HDFC Bank under Puri stood tall not merely by reining in NPAs but by winning rock solid confidence of its stakeholders, from depositors to borrowers and stock market investors. In terms of market capitalisation, HDFC Bank is at Rs 6.5 lakh crore, more than triple the State Bank of India, the country’s largest bank. It is double the next biggest private bank. Its strength also shows in the thick foreign portfolio investment—37 per cent—which is higher than the promoter’s 26.1 per cent.

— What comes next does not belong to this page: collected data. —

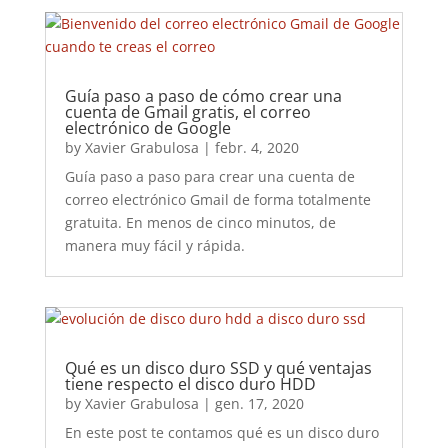
Guía paso a paso de cómo crear una
cuenta de Gmail gratis, el correo
electrónico de Google
by
Xavier Grabulosa
|
febr. 4, 2020
Guía paso a paso para crear una cuenta de
correo electrónico Gmail de forma totalmente
gratuita. En menos de cinco minutos, de
manera muy fácil y rápida.
Qué es un disco duro SSD y qué ventajas
tiene respecto el disco duro HDD
by
Xavier Grabulosa
|
gen. 17, 2020
En este post te contamos qué es un disco duro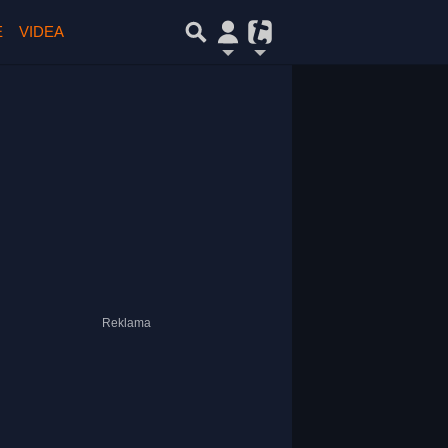
E
VIDEA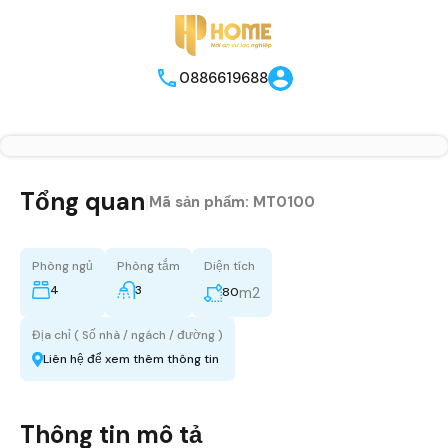
0886619688
Tổng quan
|
Mã sản phẩm:
MT0100
Phòng ngủ
Phòng tắm
Diện tích
4
3
m2
80
Địa chỉ ( Số nhà / ngách / đường )
Liên hệ để xem thêm thông tin
Thông tin mô tả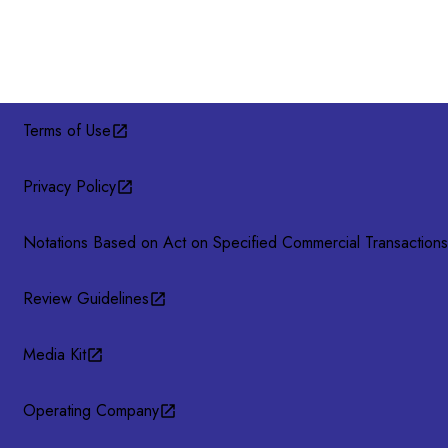
Terms of Use
Privacy Policy
Notations Based on Act on Specified Commercial Transactions
Review Guidelines
Media Kit
Operating Company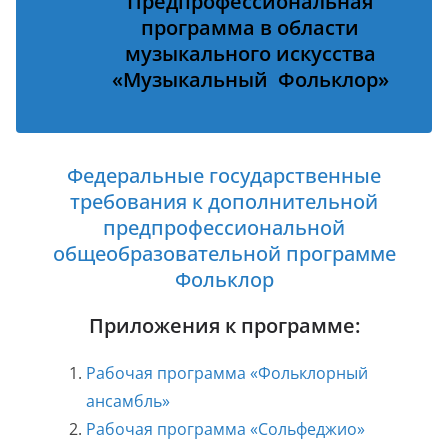
Предпрофессиональная
программа в области
музыкального искусства
«Музыкальный Фольклор»
Федеральные государственные
требования к дополнительной
предпрофессиональной
общеобразовательной программе
Фольклор
Приложения к программе:
Рабочая программа «Фольклорный
ансамбль»
Рабочая программа «Сольфеджио»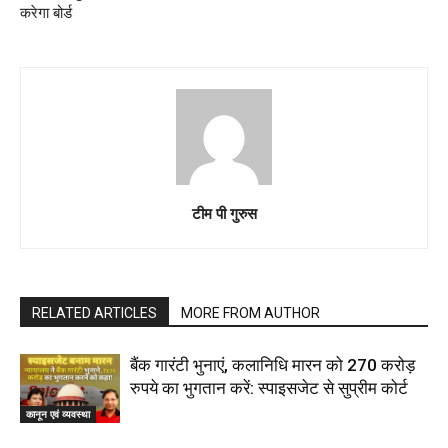
करेगा बोर्ड
टीम पी गुरुस
RELATED ARTICLES
MORE FROM AUTHOR
बैंक गारंटी भुनाएं, कलानिधि मारन को 270 करोड़
रुपये का भुगतान करें: स्पाइसजेट से सुप्रीम कोर्ट
कानून एवं व्यवस्था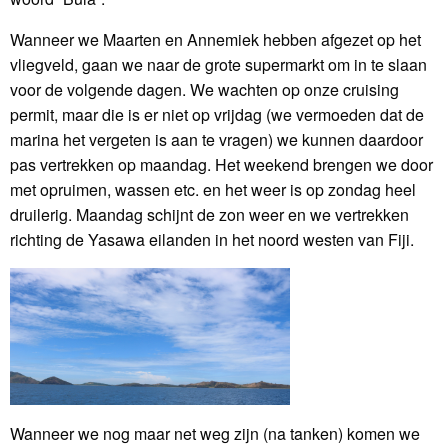
Wanneer we Maarten en Annemiek hebben afgezet op het
vliegveld, gaan we naar de grote supermarkt om in te slaan
voor de volgende dagen. We wachten op onze cruising
permit, maar die is er niet op vrijdag (we vermoeden dat de
marina het vergeten is aan te vragen) we kunnen daardoor
pas vertrekken op maandag. Het weekend brengen we door
met opruimen, wassen etc. en het weer is op zondag heel
druilerig. Maandag schijnt de zon weer en we vertrekken
richting de Yasawa eilanden in het noord westen van Fiji.
Wanneer we nog maar net weg zijn (na tanken) komen we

How did the HDFC Bank team under Puri reach such heights? The obvious answer is the relative thinness of the promoter’s stake, making it difficult to be influenced by ‘phone banking’. Besides, Puri gave his bank an enviable sheaf of balance sheets, leaving large margins to play with. In a recent interview, Puri himself has downplayed the NPA element, saying, “NPA is not a big factor that ails Indian banking.” But HDFC Bank has generated, year on year, enough profit to recapitalise the gross NPA, leaving a manageably thin net NPA. This boils down to superior asset quality management.

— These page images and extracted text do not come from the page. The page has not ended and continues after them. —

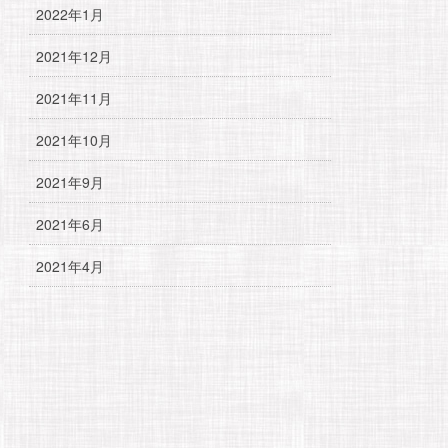
2022年1月
2021年12月
2021年11月
2021年10月
2021年9月
2021年6月
2021年4月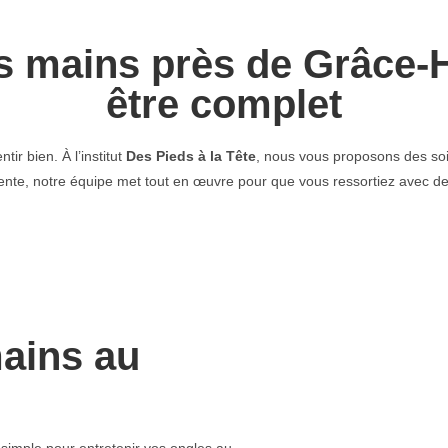
s mains près de Grâce‑
être complet
ir bien. À l’institut
Des Pieds à la Tête
, nous vous proposons des soin
e, notre équipe met tout en œuvre pour que vous ressortiez avec des
ains au
imple pour entretenir vos ongles au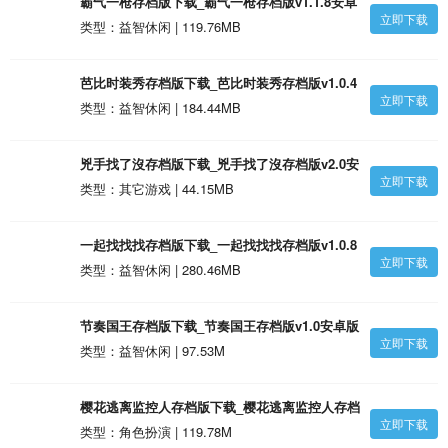
霸气一枪存档版下载_霸气一枪存档版v1.1.8安卓
立即下载
版
类型：益智休闲 | 119.76MB
芭比时装秀存档版下载_芭比时装秀存档版v1.0.4
立即下载
安卓版
类型：益智休闲 | 184.44MB
兇手找了沒存档版下载_兇手找了沒存档版v2.0安
立即下载
卓版
类型：其它游戏 | 44.15MB
一起找找找存档版下载_一起找找找存档版v1.0.8
立即下载
安卓版
类型：益智休闲 | 280.46MB
节奏国王存档版下载_节奏国王存档版v1.0安卓版
立即下载
类型：益智休闲 | 97.53M
樱花逃离监控人存档版下载_樱花逃离监控人存档
立即下载
版v1.0安卓版
类型：角色扮演 | 119.78M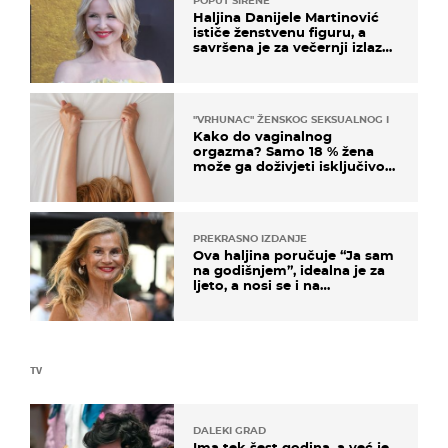
POPUT SIRENE
Haljina Danijele Martinović
ističe ženstvenu figuru, a
savršena je za večernji izlazak
na moru
"VRHUNAC" ŽENSKOG SEKSUALNOG ISKUSTVA
Kako do vaginalnog
orgazma? Samo 18 % žena
može ga doživjeti isključivo
na ovaj način
PREKRASNO IZDANJE
Ova haljina poručuje “Ja sam
na godišnjem”, idealna je za
ljeto, a nosi se i na
zagrebačkoj špici
TV
DALEKI GRAD
Ima tek šest godina, a već je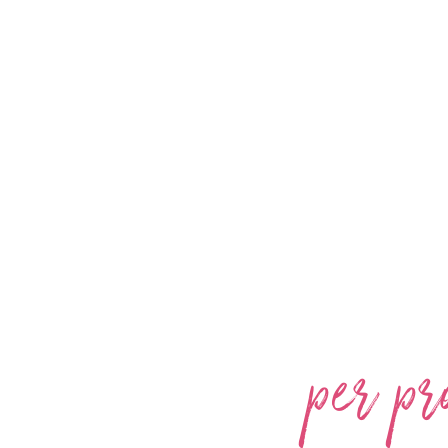
MACCHINE
per pr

HDFC Bank’s relatively high profitability resulted from Team Puri’s tough cost-cutting mindset and its customer-first spirit. In any Indian city, the ATMs with the blue-and-red HDFC Bank signboard are usually the first to appear but are early to vanish if there are not enough customers to show up. If you leave an idle savings bank account for too long, the bank will blitz your inbox with reminders, gentle at first, to stop being forgetful about it. The other ‘too big to fail’ private bank, ICICI Bank, too is prompt in keeping customers alert, and accounts active, but it was clearly Team Puri’s innovation that spread across the neighbourhood.
Puri’s long evenings with the family—wife Anita, actress daughter Amrita and son Amrit—saved him from being a ‘public figure’. Less public exposure means less public pressure. His earning from the bank was stratospheric, nearly Rs 18.92 crore in 2019-2020. His stake in the bank was large enough for him to pocket Rs 843 crore in July by selling off 95 per cent of his holdings. He retired with no regrets. “I left Citibank because I didn’t want to remain an employee,” he was once quoted saying. In HDFC Bank, he was more owner than employee. In fact, most employees saw him as that. With so much post-retirement money in his pocket, will he give a shot to owning another business? And that, too, without breaking the vow of returning home at 5.30 PM?